Ms Mr – Pop mit Köpfchen – Neues Album „How Does It Feel“

MSMR_AlbumCoverLizzy Plapinger und Max Hershenow – das sind Ms Mr und sie kommen aus New York. Sie machen Pop. Aber das ist gar nicht schlimm, wie man zunächst meinen könnte, denn das, was sie machen, klingt gar nicht so arg poplastig oder glitzerig, wie man sich das vorstellt. Das Schöne an ihrer Musik ist, dass es nicht immer schnörkellos ist, zuweilen auch kantig, eckig, vielleicht ab und zu auch nicht ganz vorhersehbar. Kurz: Pop, dem man auch mal gerne zuhört.

Mit ihrer neuen Platte „How Does It Feel“ beweist das Duo, dass sie intelligente Texte mit Melodien, die zu Ohrwürmern werden können, mixen können. Und es ist nicht einfach nur ein langweiliges, weichgespültes Wischiwaschi, sondern wartet auch durchaus mit melancholischen, tiefgründigen Melodien und musikalisch spannenden Wendungen auf. Doch gleich der zweite Song „Criminals“, dessen Titel vielleicht etwas mehr zu versprechen scheint, enttäuscht dahingehend ein wenig, als dass er stark beginnt, doch gegen Ende an Glanz verliert und sich in einem Dahinplätschern scheinbar wohlzufühlen scheint. Feiner wird es dann bei „Wrong Victory“, beinahe schon pathetisch. Ein kompletter Spannungsbogen scheint sich jedoch nicht recht finden zu wollen, da es anstrengend anmutet, dass sich jeder Song erst neu einfinden muss. Der Hörer wird am Ende eines jeden Songs in einen weiteren katapultiert, ohne sich richtig vom ersten verabschieden zu können. Das Gefühl, dass die Songs unvollendet sind, beschleicht einen, je länger man zuhört.

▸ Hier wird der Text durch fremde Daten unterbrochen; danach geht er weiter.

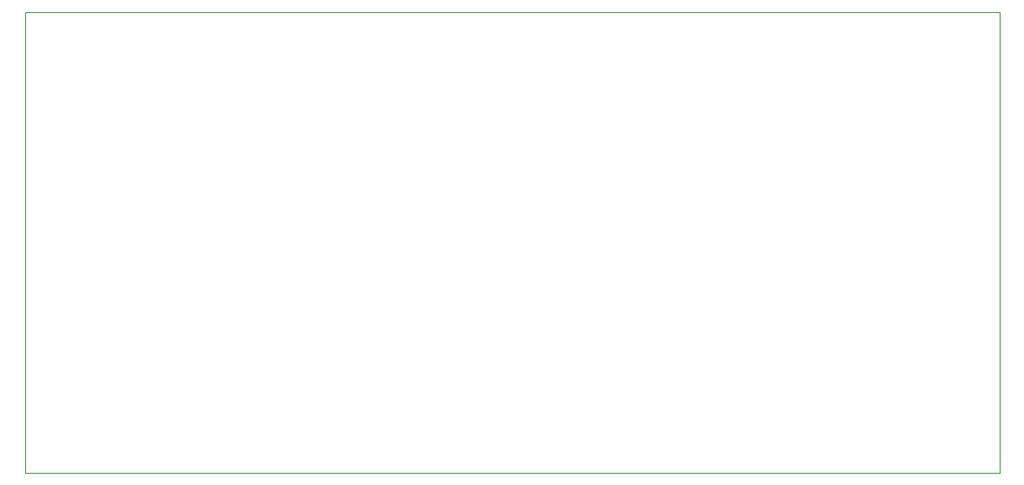
<source format=gm1>
G04 #@! TF.GenerationSoftware,KiCad,Pcbnew,7.0.7*
G04 #@! TF.CreationDate,2023-12-18T21:05:11-05:00*
G04 #@! TF.ProjectId,motor_board_pcb,6d6f746f-725f-4626-9f61-72645f706362,rev?*
G04 #@! TF.SameCoordinates,Original*
G04 #@! TF.FileFunction,Profile,NP*
%FSLAX46Y46*%
G04 Gerber Fmt 4.6, Leading zero omitted, Abs format (unit mm)*
G04 Created by KiCad (PCBNEW 7.0.7) date 2023-12-18 21:05:11*
%MOMM*%
%LPD*%
G01*
G04 APERTURE LIST*
G04 #@! TA.AperFunction,Profile*
%ADD10C,0.100000*%
G04 #@! TD*
G04 APERTURE END LIST*
D10*
X92300000Y-57900000D02*
X187300000Y-57900000D01*
X187300000Y-102900000D01*
X92300000Y-102900000D01*
X92300000Y-57900000D01*
M02*

</source>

Lediglich bei „Leave Me Alone“ kommt die Tragik zum Vorschein, der rote Faden blitzt auf, es wird elektronischer, tanzbarer – die Message wird deutlich und ernsthafter. So ist es ein fortwährendes Auf und Ab, das sich Bahn bricht, um immer mal wieder kleinere Highlights zu setzen, doch am Ende kann man beinahe so etwas wie musikalisch enttäuscht sein, wenn man sich mehr erhofft hatte. Innovativ ist möglicherweise nicht die erste Assoziation, die aufkommt, denn Beats aus den 80ern sind schnell gebastelt und auch auf der neuen Platte zu Hauf vorhanden.

Ein wenig wackelig präsentieren sie sich also, man hätte mehr erwartet, zum Durchhören und Tanzen jedoch tauglich.(A.K.)